Glass blown, 3D printed black polymer (SLS), Calcium Chloride, Water
Common Datum (2020) was made through collaboration between Tobias Klein and Jane Prophet. It is an environmentally reactive, hygroscopic sculpture. A series of suspended vessels continuously absorb the humidity in the exhibition – generated through the breath of the audience. Slowly each 3D printed condenser accumulates water that slowly drips into a series of glass volumes. Even though all vessels are of individual shapes, locally absorbing moisture at a different rate, a common datum is created throughout all of them. The work articulates a confluence between traditional and digital craft in the context of environmental, participatory art.
The air we exhale is 100% saturated with water. The air in the lungs is essentially saturated with water at 37 C, which is about 44 mg/liter. The average lung capacity of an adult is about 6 liters. Once exhaled, the air cools to the ambient temperature, leaving the air supersaturated. If it is cool enough it will form a visible cloud. When our breath comes in contact with a cold surface, it will leave visible condensation.
Common Datum is an environmentally reactive, hygroscopic sculpture. A series of suspended 3D printed vessels continuously absorb the humidity in the meticulously environmentally controlled exhibition space. This humidity stems from the visitors. It is generated through their breath and the conversations they have. The process of filtering this humidity is based on maximizing surface area in lamellae-like 3D printed constructs – condensers -, and through a chemical hygroscopic substance attracting the water from the air. Slowly each 3D printed condenser accumulates water. Upon saturation, it drips along a series of threads drips into three glass volumes, mirroring the murmurs of conversation around the artwork. Without witnesses, in silence, the artworks seize to produce water. It stops, becomes inanimate without visitors, and only restarts when visitors, humidity, can be traced in the vicinity of the artwork.

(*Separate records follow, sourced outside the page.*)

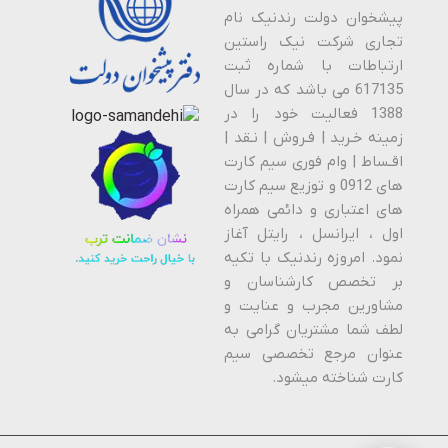
پیشخوان دولت رندنیک نام
تجاری شرکت نیک راستین
ارتباطات با شماره ثبت
617135 می باشد که در سال
1388 فعالیت خود را در
زمینه خـرید | فـروش | نـقد |
اقـساط | وام فوری سیم کارت
های 0912 و توزیع سیم کارت
های اعتباری و دائمی همراه
اول ، ایرانسل ، رایتل آغاز
نمود. امروزه رندنیک با تکیه
بر تخصص کارشناسان و
مشاورین مجرب و عنایت و
لطف شما مشتریان گرامی به
عنوان مرجع تخصصی سیم
کارت شناخته میشود.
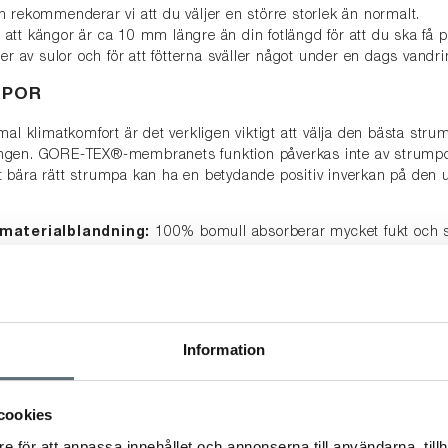
 rekommenderar vi att du väljer en större storlek än normalt.
tt kängor är ca 10 mm längre än din fotlängd för att du ska få p
per av sulor och för att fötterna sväller något under en dags vandri
MPOR
mal klimatkomfort är det verkligen viktigt att välja den bästa stru
ngen. GORE-TEX®-membranets funktion påverkas inte av strump
 bära rätt strumpa kan ha en betydande positiv inverkan på den 
 materialblandning:
100% bomull absorberar mycket fukt och s
ukten förblir bredvid dina fötter och dina fötter börjar kännas kall
litativ ull (t.ex. Merino) och syntetfibrer (t.ex. polyester, polyamid
 SKOR OCH KÄNGOR
FÖRE
FÖRSTA ANVÄNDNIN
Information
och kängor är förvisso impregnerade från fabriken, men vårdproduk
r vaxa dina skor före första användning.
 se denna
Guide
.
cookies
e för att anpassa innehållet och annonserna till användarna, tillh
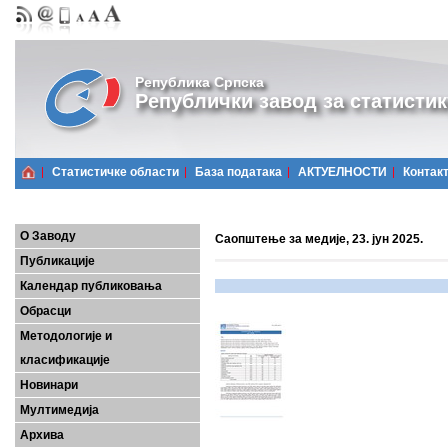
Република Српска
Републички завод за статистик
Статистичке области
Базa података
АКТУЕЛНОСТИ
Контак
О Заводу
Саопштење за медије, 23. јун 2025.
Публикације
Календар публиковања
Обрасци
Методологије и
класификације
Новинари
Мултимедија
Архива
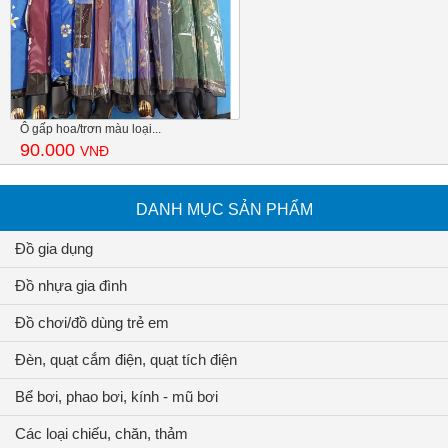
Ô gấp hoa/trơn màu loại...
90.000
VNĐ
DANH MỤC SẢN PHẨM
Đồ gia dụng
Đồ nhựa gia đình
Đồ chơi/đồ dùng trẻ em
Đèn, quạt cắm điện, quạt tích điện
Bể bơi, phao bơi, kính - mũ bơi
Các loại chiếu, chăn, thảm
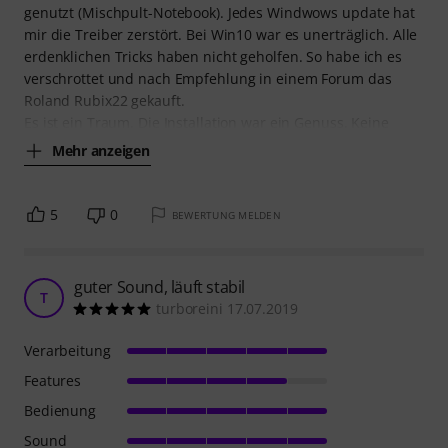
genutzt (Mischpult-Notebook). Jedes Windwows update hat
mir die Treiber zerstört. Bei Win10 war es unerträglich. Alle
erdenklichen Tricks haben nicht geholfen. So habe ich es
verschrottet und nach Empfehlung in einem Forum das
Roland Rubix22 gekauft.
Es ist ein Traum. Die Installation war ein Genuss. Keine
Mehr anzeigen
5
0
BEWERTUNG MELDEN
guter Sound, läuft stabil
T
turboreini 17.07.2019
Verarbeitung
Features
Bedienung
Sound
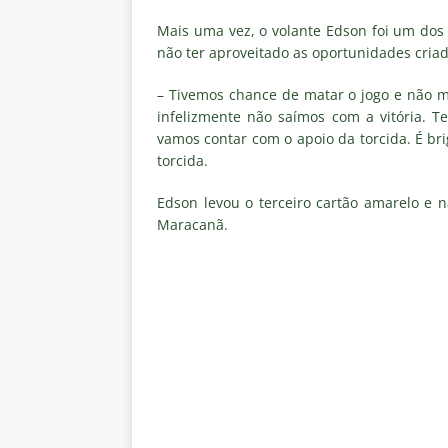
[ 7 de agosto de 2026 ]
ALERTA
Mais uma vez, o volante Edson foi um do
Fluminense revelam toxicidade 
não ter aproveitado as oportunidades criad
COLUNAS
– Tivemos chance de matar o jogo e não 
[ 7 de agosto de 2026 ]
Botafog
infelizmente não saímos com a vitória.
vamos contar com o apoio da torcida. É br
clássico decisivo pelo Brasilei
torcida.
[ 7 de agosto de 2026 ]
Flumine
Edson levou o terceiro cartão amarelo e n
real
NOTÍCIAS
Maracanã.
[ 7 de agosto de 2026 ]
Crise p
sobre a “decomposição” das To
[ 7 de agosto de 2026 ]
Brasile
NOTÍCIAS
[ 7 de agosto de 2026 ]
Ex-Flum
NOTÍCIAS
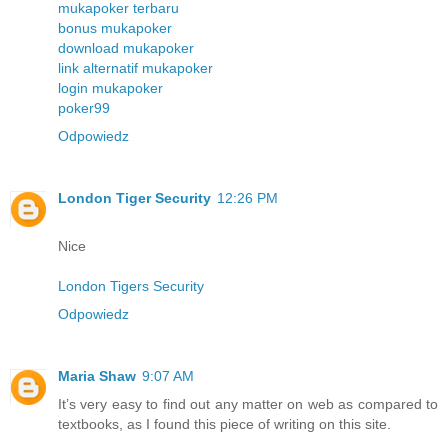
mukapoker terbaru
bonus mukapoker
download mukapoker
link alternatif mukapoker
login mukapoker
poker99
Odpowiedz
London Tiger Security
12:26 PM
Nice
London Tigers Security
Odpowiedz
Maria Shaw
9:07 AM
It’s very easy to find out any matter on web as compared to
textbooks, as I found this piece of writing on this site.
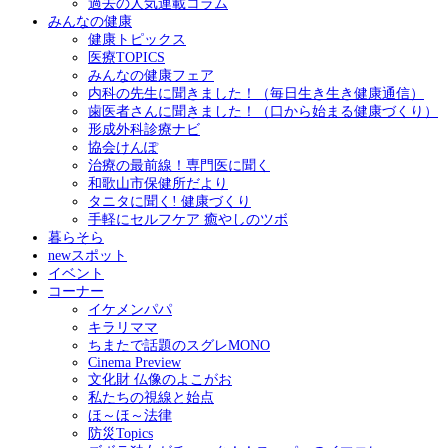
過去の人気連載コラム
みんなの健康
健康トピックス
医療TOPICS
みんなの健康フェア
内科の先生に聞きました！（毎日生き生き健康通信）
歯医者さんに聞きました！（口から始まる健康づくり）
形成外科診療ナビ
協会けんぽ
治療の最前線！専門医に聞く
和歌山市保健所だより
タニタに聞く! 健康づくり
手軽にセルフケア 癒やしのツボ
暮らそら
newスポット
イベント
コーナー
イケメンパパ
キラリママ
ちまたで話題のスグレMONO
Cinema Preview
文化財 仏像のよこがお
私たちの視線と始点
ほ～ほ～法律
防災Topics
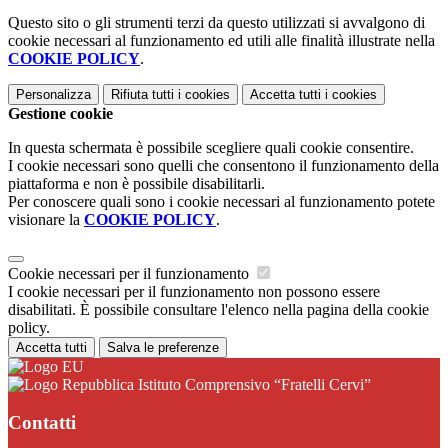
Questo sito o gli strumenti terzi da questo utilizzati si avvalgono di
cookie necessari al funzionamento ed utili alle finalità illustrate nella
COOKIE POLICY
.
Personalizza
Rifiuta tutti
i cookies
Accetta tutti
i cookies
Gestione cookie
In questa schermata è possibile scegliere quali cookie consentire.
I cookie necessari sono quelli che consentono il funzionamento della
piattaforma e non è possibile disabilitarli.
Per conoscere quali sono i cookie necessari al funzionamento potete
visionare la
COOKIE POLICY
.
Cookie necessari per il funzionamento
I cookie necessari per il funzionamento non possono essere
disabilitati. È possibile consultare l'elenco nella pagina della cookie
policy.
Accetta tutti
Salva le preferenze
Istituto Comprensivo “Fratelli Cervi”
Contatti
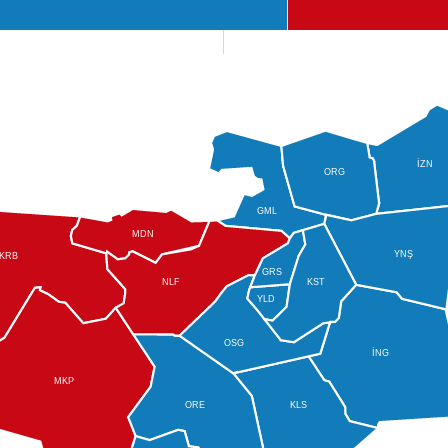
İZN
ORG
GML
MDN
YNŞ
KRB
GRS
NLF
KST
YLD
OSG
İNG
MKP
ORE
KLS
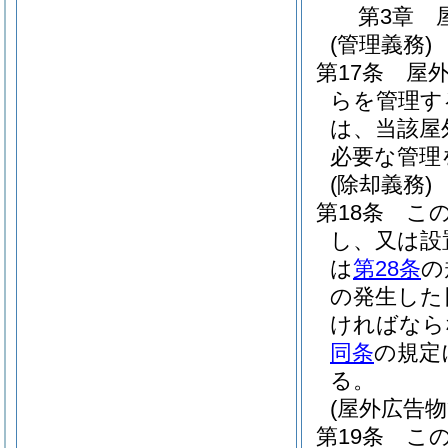
第3章
(管理義務)
第17条
屋
らを管理す
は、当該屋
必要な管理
(除却義務)
第18条
こ
し、又は設
は
第28条
の
の発生した
ければなら
同条
の規定
る。
(屋外広告
第19条
こ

The work explores the notion of reifying invisible forces, condensing the invisible traces of our presence as a physical element, accumulating the spoken memory of a place – participatory phenomenon -, into a solid form. The work articulates a confluence between traditional and digital craft in the context of environmental art. The articulation of such techne, the condensation, and poiesis, the memory, is a timeless and constant problem of any craftsmanship and one, “…in which Sublimation and Reification act as techne and the methods of Amalgamation/ Augmentation as poiesis.” (Klein, 2018) The medium is the site of an operational synthesis; a confluence of techniques and concepts so symbiotically intertwined that they cannot, and should not, be hierarchised one beneath the other.